German exports plunged in August by their largest amount since the height of the global financial crisis and leading institutes cut 2015 growth forecasts in the latest sign that an emerging market slowdown is hurting Europe’s largest economy.
The institutes stuck to their forecast for 1.8% growth next year, however, saying private consumption, boosted by low unemployment, strong wage gains and a positive impact from refugees, would offset the weaker export momentum.
A stream of negative headlines, from weak industrial orders and output data to Volkswagen’s emissions scandal and Deutsche Bank warning of a €6bn pre-tax loss in the third quarter have raised the risks of disappointing third quarter growth.
“Given the recent spate of poor August data, the latest trade numbers are not such a big surprise and remain consistent with our view that Germany is facing significant headwinds from weakening global demand,” said Philippe Gudin of Barclays.
Seasonally adjusted exports dived 5.2% to €97.7bn month-on-month, the steepest drop since January 2009, data from the Federal Statistics Office showed.
Imports fell 3.1% to €78.2bn, the biggest one-month decline since November 2012. Germany’s trade surplus narrowed to €19.6bn.
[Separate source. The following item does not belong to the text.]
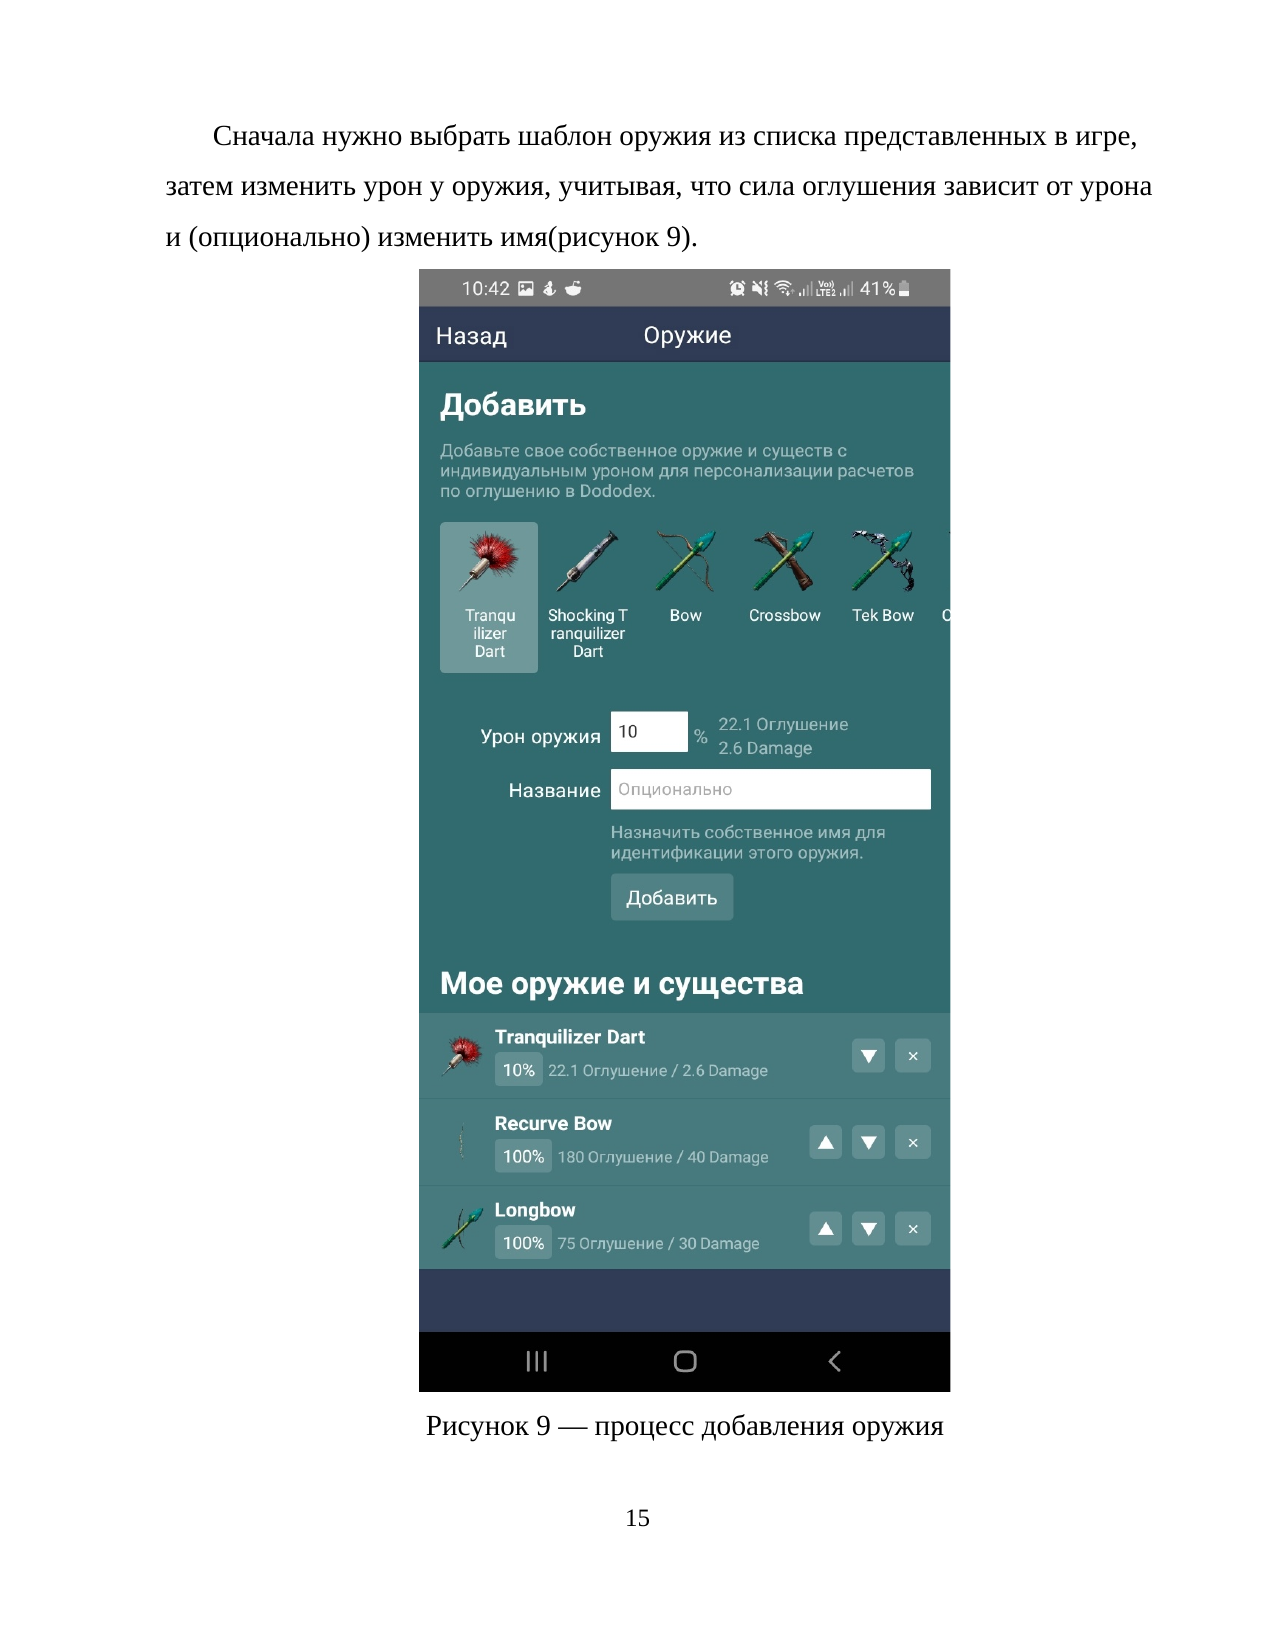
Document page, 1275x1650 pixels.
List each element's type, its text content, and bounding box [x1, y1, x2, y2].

picture [419, 269, 951, 1392]
list Сначала нужно выбрать шаблон оружия из списка представленных в игре, затем изменить урон у оружия, учитывая, что сила оглушения зависит от урона и (опционально) изменить имя(рисунок 9). [165, 118, 1157, 252]
list Рисунок 9 — процесс добавления оружия [165, 1408, 1157, 1441]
Economists polled by Reuters had been expecting much smaller declines in exports and imports of 1.2% apiece and a trade surplus of €22.5bn.
Although the weak trade numbers were partly due to an unusually large number of holidays falling in August, waning demand from abroad, particularly China and other emerging markets, is beginning to leave its mark.
The German economy has posted four quarters of growth in a row since a mild contraction in the second quarter of 2014, expanding by 0.4% in April-June.